Ist Lighthizers Rezept sinnvoll? Volkswirtschaftlich enthält es einen fundamentalen Denkfehler: Protektionismus allein wird sein Ziel verfehlen, wenn nicht die USA gleichzeitig ihre gesamtwirtschaftliche  Nachfrage zurückfahren. Denn sonst wird die Verteuerung der Importe über die verstärkte Nachfrage nach amerikanischen Gütern lediglich zu einer Aufwertung des US-Dollars führen und über deren Preiswirkung den Effekt der Protektion neutralisieren, also Exporte verteuern und Importe verbilligen. Schlüssel zur Minderung der Nachfrage ist aber das Haushaltsdefizit, das in den letzten Jahren immer hoch war und derzeit gewaltige 6,3 Prozent des Bruttoinlandsprodukts ausmacht. Provokant formuliert: Die USA benötigen eine Art Schuldenbremse, um die gesamtwirtschaftliche Nachfrage auf jenes Maß zurückzuführen, das dann einen Ausgleich der Leistungsbilanz bei gleichzeitiger Steigerung der internationalen Wettbewerbsfähigkeit der amerikanischen Industrie erlaubt.

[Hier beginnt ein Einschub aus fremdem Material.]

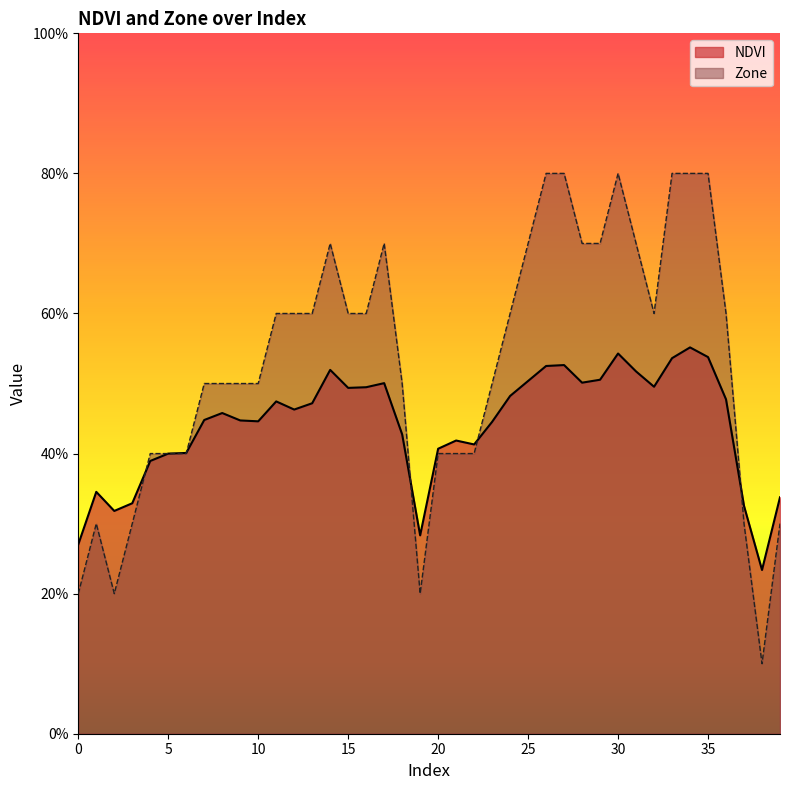

Which series changed the most between 6 and 12?

Zone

Leider ist politisch längst klar: Weder Demokraten noch Republikaner denken über eine Konsolidierung des öffentlichen Haushalts nach. Weder Ausgabenkürzungen noch Steuererhöhungen stehen zur Debatte. Das Thema wird wohl im Wahlkampf keine Rolle spielen, auch wenn in den seriösen internationalen Medien wie dem ECONOMIST immer wieder entsprechende Forderungen aufgestellt wurden. Die nächsten Jahre wird deshalb wohl das gesamtwirtschaftliche Ungleichgewicht bleiben – und damit auch das Defizit in der Leistungsbilanz sowie die Schwäche der industriellen Basis, wie sie von Lighthizer diagnostiziert wird.

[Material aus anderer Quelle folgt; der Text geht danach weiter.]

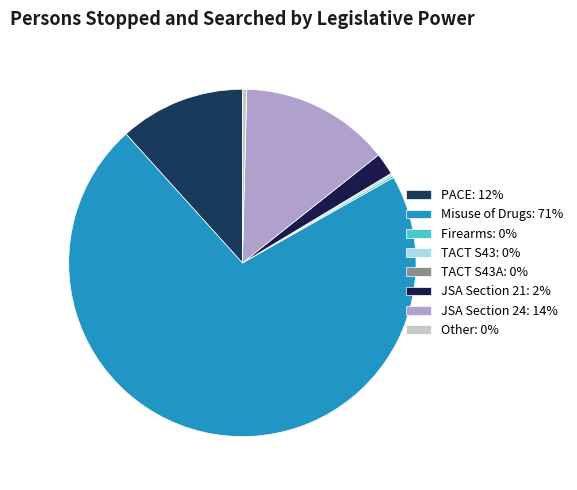

How many slices are in this pie chart?

8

Genau deshalb droht eine politische Gefahr: Egal ob für Harris oder Trump, die Verführung wird nach der Wahl groß sein, die Vereinigten Staaten mit einem protektionistischen Wall im Sinne von Lighthizer zu umgeben, auch wenn es sich nach Jahren zeigen weird, dass dies nicht zum gewünschten Ziel führt. Dafür muss sich Europa wappnen, egal unter welchem Präsidenten. Der wirtschaftliche Wind wird rauer, auch transatlantisch.